About this exercise >>
Please reproduce the listing verbatim, without its images.

Dataset excerpt >>
-------

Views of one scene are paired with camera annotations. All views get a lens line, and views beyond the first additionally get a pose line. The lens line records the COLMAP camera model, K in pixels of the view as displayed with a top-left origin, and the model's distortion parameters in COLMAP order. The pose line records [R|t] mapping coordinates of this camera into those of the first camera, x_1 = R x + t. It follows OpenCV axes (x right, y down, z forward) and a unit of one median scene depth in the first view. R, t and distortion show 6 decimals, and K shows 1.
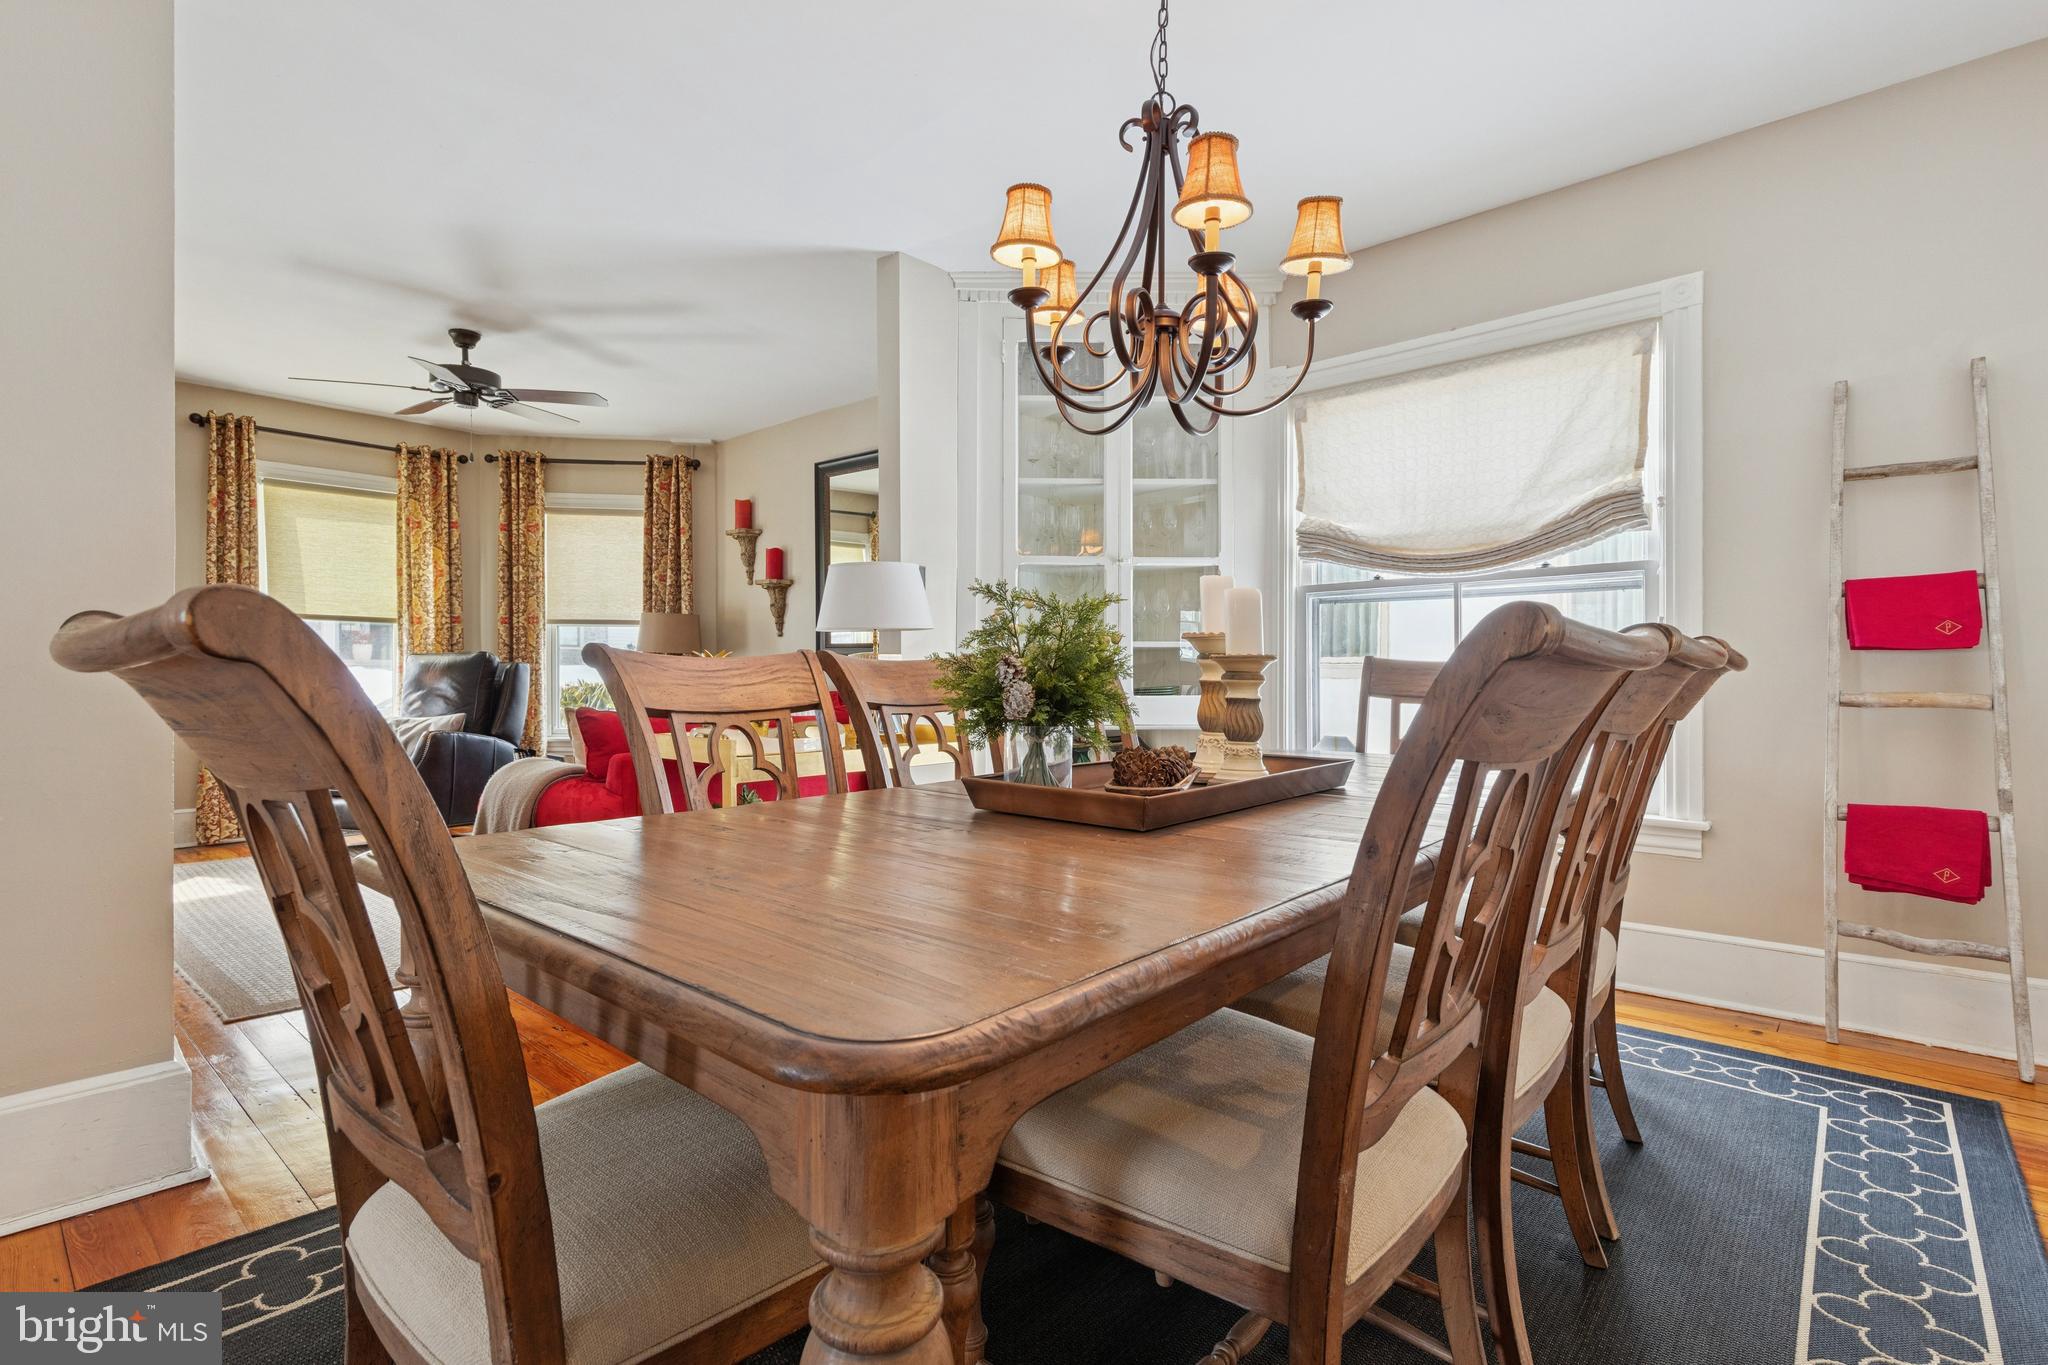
lens RADIAL K [[956.6, 0, 1040.0], [0, 956.6, 687.5], [0, 0, 1]] dist [0.007647, -0.000176]
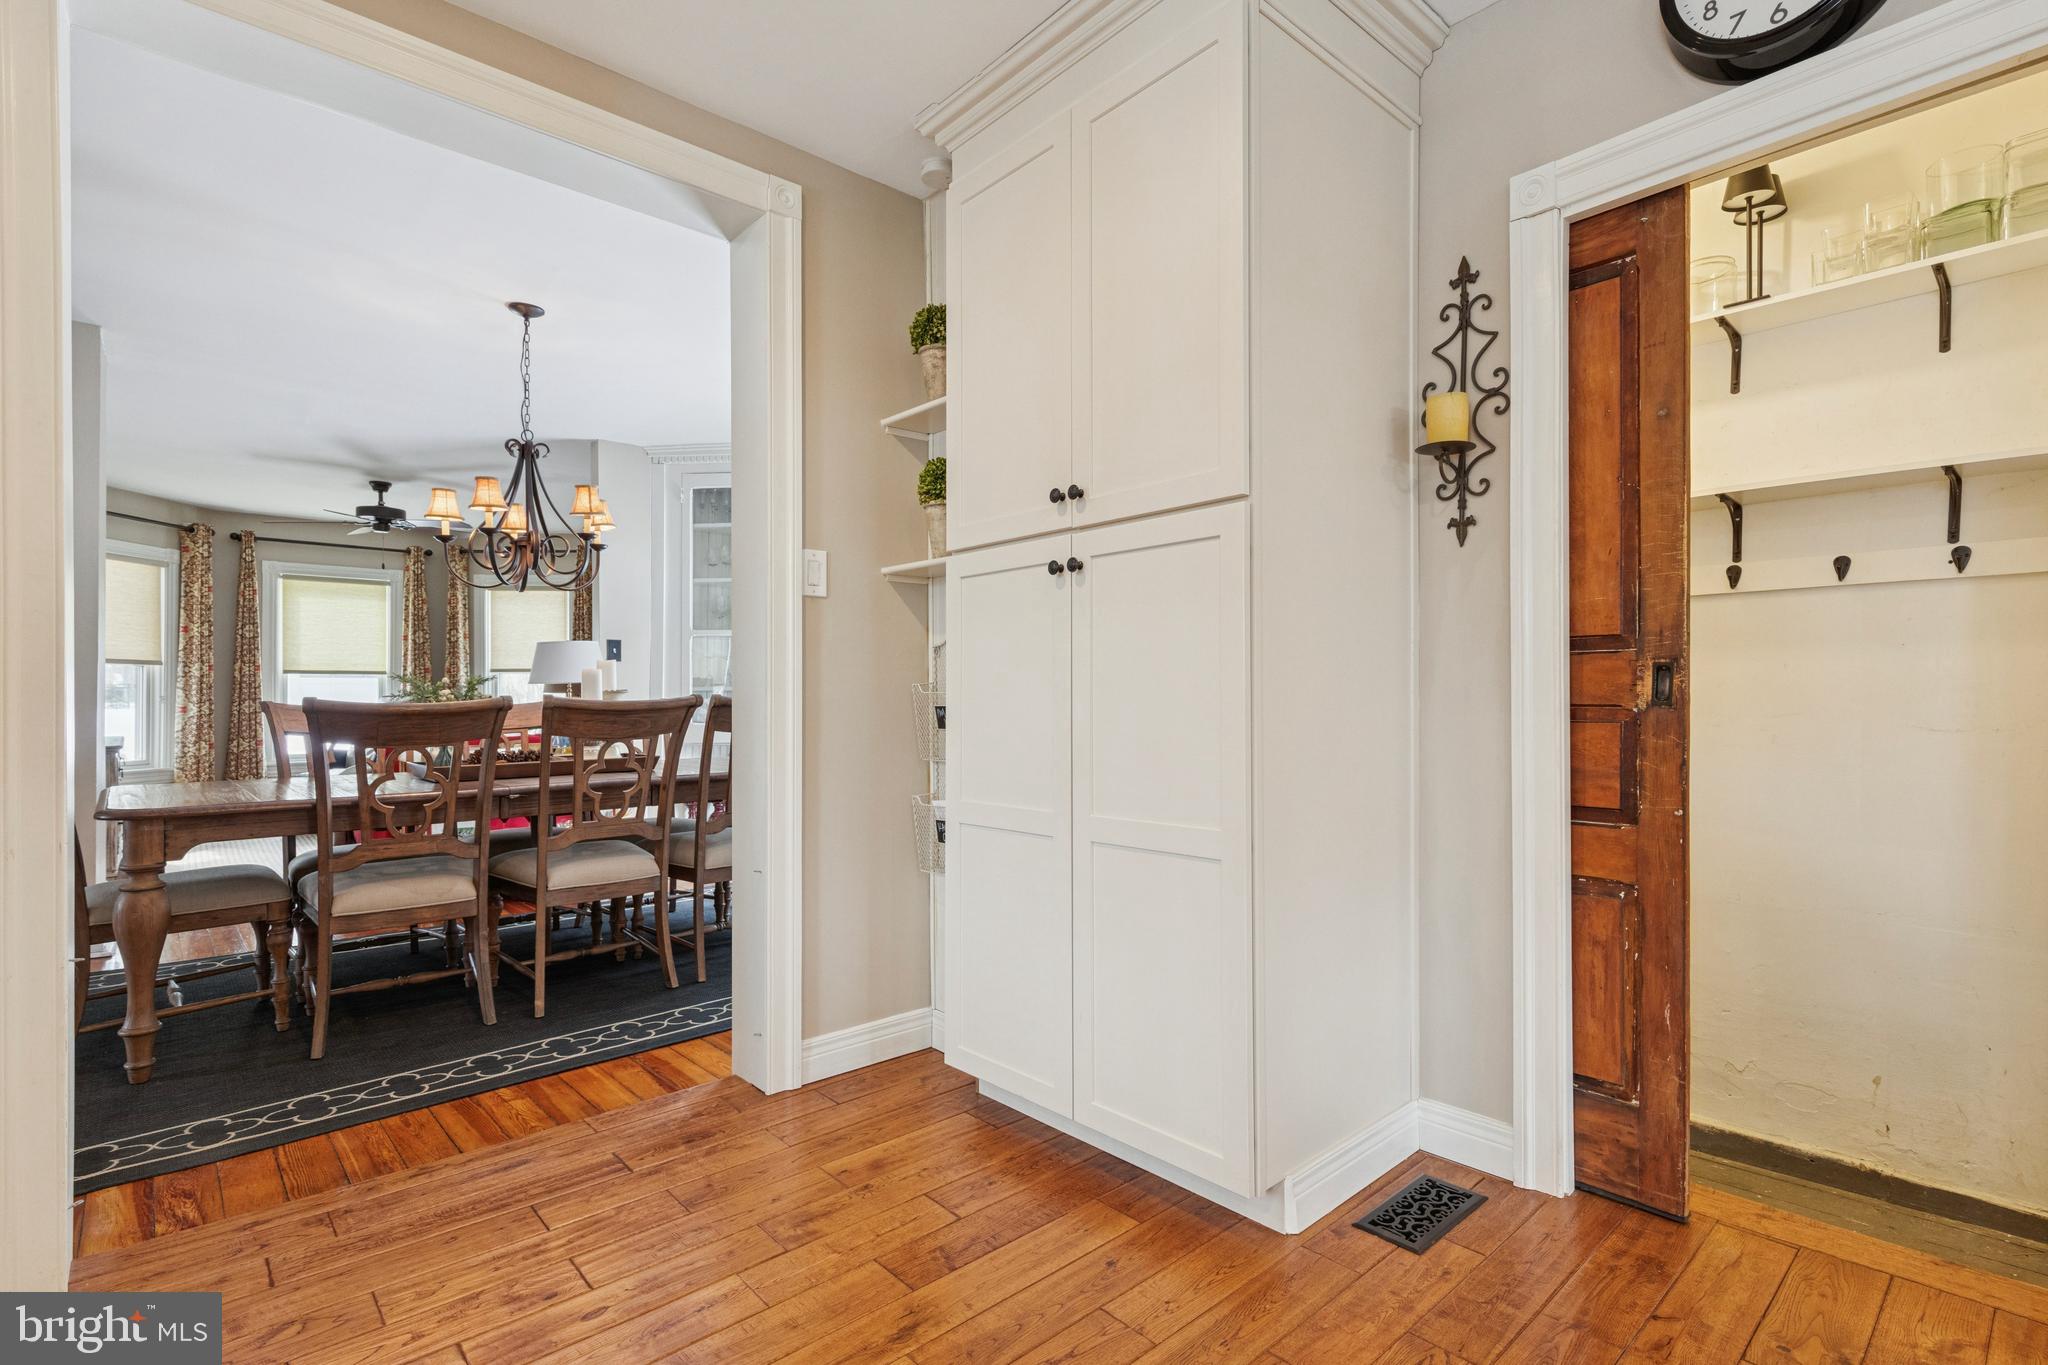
lens RADIAL K [[964.9, 0, 1059.9], [0, 964.9, 699.0], [0, 0, 1]] dist [-0.000368, -0.000473]
pose [[0.994847, -0.007082, -0.101144, 0.601273], [0.005186, 0.999806, -0.018997, 0.001315], [0.101258, 0.018375, 0.994690, -0.379153]]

-------

Solution to this problem >>
Views of one scene are paired with camera annotations. All views get a lens line, and views beyond the first additionally get a pose line. The lens line records the COLMAP camera model, K in pixels of the view as displayed with a top-left origin, and the model's distortion parameters in COLMAP order. The pose line records [R|t] mapping coordinates of this camera into those of the first camera, x_1 = R x + t. It follows OpenCV axes (x right, y down, z forward) and a unit of one median scene depth in the first view. R, t and distortion show 6 decimals, and K shows 1.
lens RADIAL K [[956.6, 0, 1040.0], [0, 956.6, 687.5], [0, 0, 1]] dist [0.007647, -0.000176]
lens RADIAL K [[964.9, 0, 1059.9], [0, 964.9, 699.0], [0, 0, 1]] dist [-0.000368, -0.000473]
pose [[0.994847, -0.007082, -0.101144, 0.601273], [0.005186, 0.999806, -0.018997, 0.001315], [0.101258, 0.018375, 0.994690, -0.379153]]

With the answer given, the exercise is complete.